The word “community” has ancient roots that predate even Latin, coming from an Indo-European word meaning “to go together”. It is the same root word for “common”, meaning, “shared by all”, and those two expressions accurately spell out the central meaning of community. It is the group that is shared by all and that goes together through this world, whether we’re talking about a civil community or a faith community.

Being so, communities take on a life of their own that is more than the sum total of the people within them. People come together to form a community, and their individual decisions both positively and negatively impact it. But the community also impacts the individuals within it. We saw a powerful example of this dynamic during the COVID pandemic. As the disease spread throughout the world, communities reacted by imposing restrictions on individuals for the safety and wellbeing of all. We may agree or disagree with these restrictions, but they powerfully impacted the freedom of individuals. At the same time, individuals made decisions that impacted the community, such as the brave and tireless work of our healthcare providers, who each put themselves at risk to help the whole community.
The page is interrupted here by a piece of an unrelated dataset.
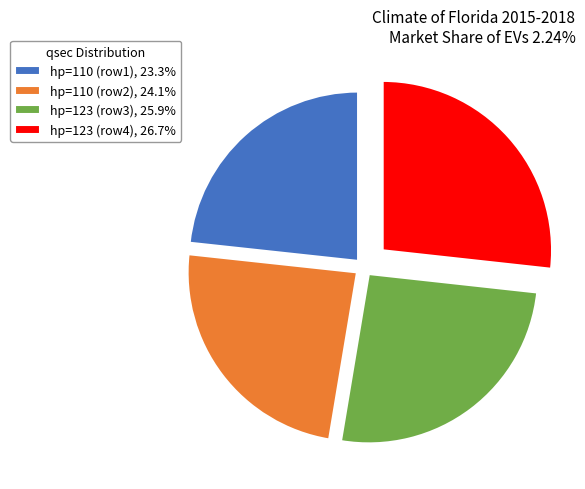

Combined, do hp=110 (row1), 23.3% and hp=110 (row2), 24.1% account for over 50%?

No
This interaction - individuals impacting the community, and the community impacting individuals - is the basic principle behind the need for communal health and healing. The health of a community on all levels - physical, psychological, and spiritual - greatly impacts the health of the individuals within it. When communities are healthy, they raise the health of the individuals within them. So, for example, when a community has clean air and water, a great emphasis on respect for one another, and a strong sense of the divine, the people in that community will experience better physical, psychological, and spiritual health than a community with pollution, social division, and irreligiosity. Such an unhealthy community needs communal healing to lift all members to better health.

 

But what can help bring about this communal healing? That’s where we see the importance of the impact of individuals on the community, and the key step in that process is community engagement - getting involved in our community, making connections with others, and working together to improve the health of the community. As the passage from the Letter to the Hebrews above urges the early Christians, communal healing requires that we “not absent ourselves from the assembly, as some do”, but that we “rouse each other to love and good deeds.” We need to recognize our interconnectedness with others, reach out beyond ourselves, and place our God-given gifts at the service of the community, whatever those gifts may be. We have many opportunities to do exactly that right here at St. Boniface, our faith community, and our larger local community. May we each think and pray of how we can work together for communal healing today in the post-COVID world, and then may God give each of us the grace to step up and do it for our own health and the health of all.